Mixed nuts
The Crazies
It’s a shiny new dawn in sleepy Ogden Falls, Iowa. The small farming community is closing shop to take in the opening of baseball season with the home team. Then right in the middle of the game, some chowderhead walks onto the field packing a double-barreled shotgun. This is not good. Things get worse when the studly Sheriff (Timothy Olyphant) is forced to put the intruder down. It’s one hell of a way to start the day, but things are about to get much, much worse before they get better.
Actually, things don’t get better. Seems that the military-industrial complex has dumped a biological agent into the town’s water supply, and everyone in town has taken a quaff from Pandora’s water cooler. Which means that as the locals set about doing very rude things to each other, the military has to go all hazmat and open up a mini Guantánamo right in the Heartland.
While The Crazies isn’t a particularly ambitious horror film, it is a surprisingly acceptable Hollywood horror film. It adds nothing new to the apocalyptic genre, but at least it takes the premise seriously. A remake of zombiemeister George Romero’s 1973 quasi-zombie flick of the same name, the new The Crazies is at heart a subtle homage to ’70s horror films, without being a caricature. Which means that the vehicle might be a little too leisurely paced for folks used to shaky-cam and machine-gun editing. But Olyphant makes for a solid B-movie hero, and his supporting cast members have some refreshing lines on their faces.

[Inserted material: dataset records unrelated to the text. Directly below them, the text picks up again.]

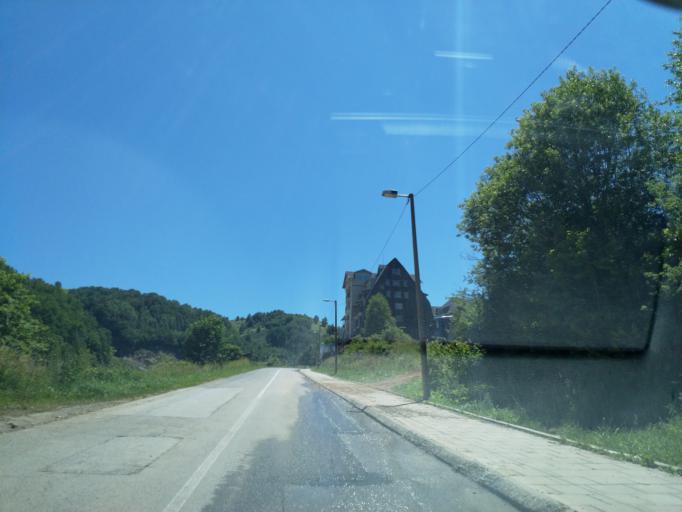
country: XK
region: Mitrovica
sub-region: Komuna e Leposaviqit
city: Leposaviq
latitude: 43.2896
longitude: 20.8801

Granted, it’s not perfectly acceptable. There are a few too many sneak-up-behind-you jump scares that become pretty silly after a while. Not to mention a “Behind you!” moment that rolls right past silly and becomes LOL. And the R rating is misleading for anyone expecting gut-crunching mayhem. Most of the deaths are implied or off-screen. No nudity, and if there was raw language, it didn’t register.
My main quibble was that the movie omits the breakdown of society. Just when the shit really begins to hit the fan … it cuts to the aftermath. It’s a common problem with zombie films, and it’s just plain frustrating. How society reacts to impending apocalypse is (for me) the most interesting aspect of the genre. Even if the crazies of Ogden Falls aren’t really zombies. But they’re close enough for rock ’n’ roll.